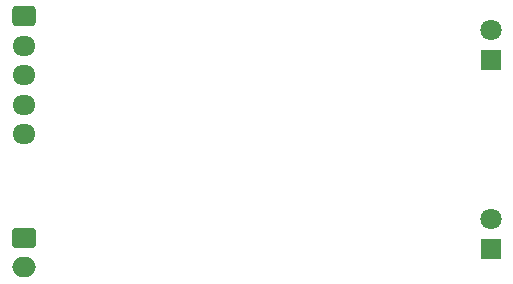
<source format=gbr>
%TF.GenerationSoftware,KiCad,Pcbnew,(6.0.4)*%
%TF.CreationDate,2022-04-25T12:40:36+02:00*%
%TF.ProjectId,switchpcb,73776974-6368-4706-9362-2e6b69636164,rev?*%
%TF.SameCoordinates,Original*%
%TF.FileFunction,Soldermask,Top*%
%TF.FilePolarity,Negative*%
%FSLAX46Y46*%
G04 Gerber Fmt 4.6, Leading zero omitted, Abs format (unit mm)*
G04 Created by KiCad (PCBNEW (6.0.4)) date 2022-04-25 12:40:36*
%MOMM*%
%LPD*%
G01*
G04 APERTURE LIST*
G04 Aperture macros list*
%AMRoundRect*
0 Rectangle with rounded corners*
0 $1 Rounding radius*
0 $2 $3 $4 $5 $6 $7 $8 $9 X,Y pos of 4 corners*
0 Add a 4 corners polygon primitive as box body*
4,1,4,$2,$3,$4,$5,$6,$7,$8,$9,$2,$3,0*
0 Add four circle primitives for the rounded corners*
1,1,$1+$1,$2,$3*
1,1,$1+$1,$4,$5*
1,1,$1+$1,$6,$7*
1,1,$1+$1,$8,$9*
0 Add four rect primitives between the rounded corners*
20,1,$1+$1,$2,$3,$4,$5,0*
20,1,$1+$1,$4,$5,$6,$7,0*
20,1,$1+$1,$6,$7,$8,$9,0*
20,1,$1+$1,$8,$9,$2,$3,0*%
G04 Aperture macros list end*
%ADD10R,1.800000X1.800000*%
%ADD11C,1.800000*%
%ADD12RoundRect,0.250000X-0.750000X0.600000X-0.750000X-0.600000X0.750000X-0.600000X0.750000X0.600000X0*%
%ADD13O,2.000000X1.700000*%
%ADD14RoundRect,0.250000X-0.725000X0.600000X-0.725000X-0.600000X0.725000X-0.600000X0.725000X0.600000X0*%
%ADD15O,1.950000X1.700000*%
G04 APERTURE END LIST*
D10*
%TO.C,D1*%
X69000000Y-107750000D03*
D11*
X69000000Y-105210000D03*
%TD*%
D10*
%TO.C,D2*%
X69000000Y-123750000D03*
D11*
X69000000Y-121210000D03*
%TD*%
D12*
%TO.C,J2*%
X29500000Y-122750000D03*
D13*
X29500000Y-125250000D03*
%TD*%
D14*
%TO.C,J1*%
X29500000Y-104000000D03*
D15*
X29500000Y-106500000D03*
X29500000Y-109000000D03*
X29500000Y-111500000D03*
X29500000Y-114000000D03*
%TD*%
M02*

</source>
········
= Task to complete =
All of the lines above should be copied exactly, apart from the pictures.

= Response =
<source format=gbr>
%TF.GenerationSoftware,KiCad,Pcbnew,(6.0.4)*%
%TF.CreationDate,2022-04-25T12:40:36+02:00*%
%TF.ProjectId,switchpcb,73776974-6368-4706-9362-2e6b69636164,rev?*%
%TF.SameCoordinates,Original*%
%TF.FileFunction,Soldermask,Top*%
%TF.FilePolarity,Negative*%
%FSLAX46Y46*%
G04 Gerber Fmt 4.6, Leading zero omitted, Abs format (unit mm)*
G04 Created by KiCad (PCBNEW (6.0.4)) date 2022-04-25 12:40:36*
%MOMM*%
%LPD*%
G01*
G04 APERTURE LIST*
G04 Aperture macros list*
%AMRoundRect*
0 Rectangle with rounded corners*
0 $1 Rounding radius*
0 $2 $3 $4 $5 $6 $7 $8 $9 X,Y pos of 4 corners*
0 Add a 4 corners polygon primitive as box body*
4,1,4,$2,$3,$4,$5,$6,$7,$8,$9,$2,$3,0*
0 Add four circle primitives for the rounded corners*
1,1,$1+$1,$2,$3*
1,1,$1+$1,$4,$5*
1,1,$1+$1,$6,$7*
1,1,$1+$1,$8,$9*
0 Add four rect primitives between the rounded corners*
20,1,$1+$1,$2,$3,$4,$5,0*
20,1,$1+$1,$4,$5,$6,$7,0*
20,1,$1+$1,$6,$7,$8,$9,0*
20,1,$1+$1,$8,$9,$2,$3,0*%
G04 Aperture macros list end*
%ADD10R,1.800000X1.800000*%
%ADD11C,1.800000*%
%ADD12RoundRect,0.250000X-0.750000X0.600000X-0.750000X-0.600000X0.750000X-0.600000X0.750000X0.600000X0*%
%ADD13O,2.000000X1.700000*%
%ADD14RoundRect,0.250000X-0.725000X0.600000X-0.725000X-0.600000X0.725000X-0.600000X0.725000X0.600000X0*%
%ADD15O,1.950000X1.700000*%
G04 APERTURE END LIST*
D10*
%TO.C,D1*%
X69000000Y-107750000D03*
D11*
X69000000Y-105210000D03*
%TD*%
D10*
%TO.C,D2*%
X69000000Y-123750000D03*
D11*
X69000000Y-121210000D03*
%TD*%
D12*
%TO.C,J2*%
X29500000Y-122750000D03*
D13*
X29500000Y-125250000D03*
%TD*%
D14*
%TO.C,J1*%
X29500000Y-104000000D03*
D15*
X29500000Y-106500000D03*
X29500000Y-109000000D03*
X29500000Y-111500000D03*
X29500000Y-114000000D03*
%TD*%
M02*

</source>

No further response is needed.